Months after receiving preferential government loans, Indian sugar farmers soon will be allowed to walk away from their debts without repayment of either principal or interest, according to a Dec. 9 article by Bloomberg.

The outlet explained how some well-heeled agribusinesses are using the free money to expand at a time when the world sugar market is awash in a glut of subsidized surplus.

    Vattikuti Prasad grows rice, bananas and sugar cane on his farm as big as 27 football fields in a part of southeastern India where most farmers own plots the size of just one. He has two homes, including a four-bedroom house he rents out in a nearby town.

    This year Prasad took out...cheap farm loans from State Bank of India and said he planned to use them to open a third branch of his pesticide and seed business in the state of Andhra Pradesh. And for the second time since 2008, he wonąt be paying the money back: The government has offered to forgive 350 billion rupees [$5.6 billion] in agricultural loans, according to a report seen by Bloomberg News.

    "It is easily available, so I'm taking it," Prasad, 37, said while counting a wad of 1,000-rupee notes from his shop's cash drawer under a noisy ceiling fan in the punishing heat. As many as 80 percent of fellow businessmen in his town of Tanuku, a 400-kilometer (250-mile) drive from Hyderabad toward the Bay of Bengal, have spent their farm loans on all kinds of things, especially buying more land, he said, with the confidence the money is free. "Why should we repay now?"

    As part of campaign promises to win re-election earlier this year, officials in Andhra Pradesh as well as neighboring Telangana state promised farmers debt relief. Andhra Pradesh offered to waive as much as 150,000 rupees per farmer, Telangana 100,000 rupees.
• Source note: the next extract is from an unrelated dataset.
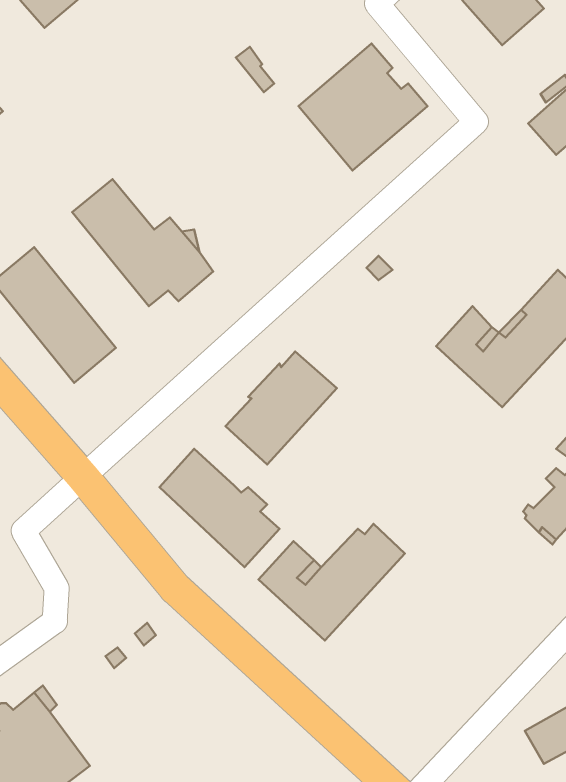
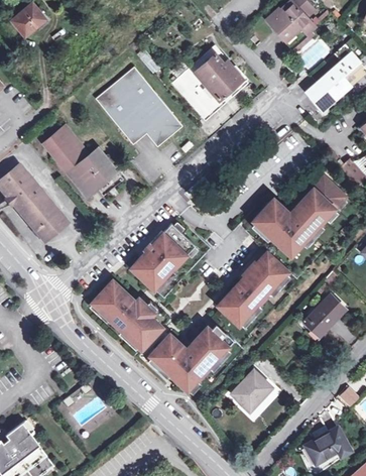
building: none -> [98,71,180,145]
building: none -> [219,252,289,327]
building: none -> [232,370,272,410]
Both states are following a 2008 precedent, when the central government forgave 710 billion rupees [$11.4 billion] in loans to 40 million farmers nationwide...
Combined with controversial export subsidies, government market mandates, and recent bailouts for cane mills, India seems to be pulling out all the stops in a three-way sugar subsidy race with Brazil and Thailand.

Unfortunately, such actions have gutted global sugar prices and harmed farmers in many developing nations as a result.

It serves as yet another example of why a zero-for-zero sugar policy is so sorely needed.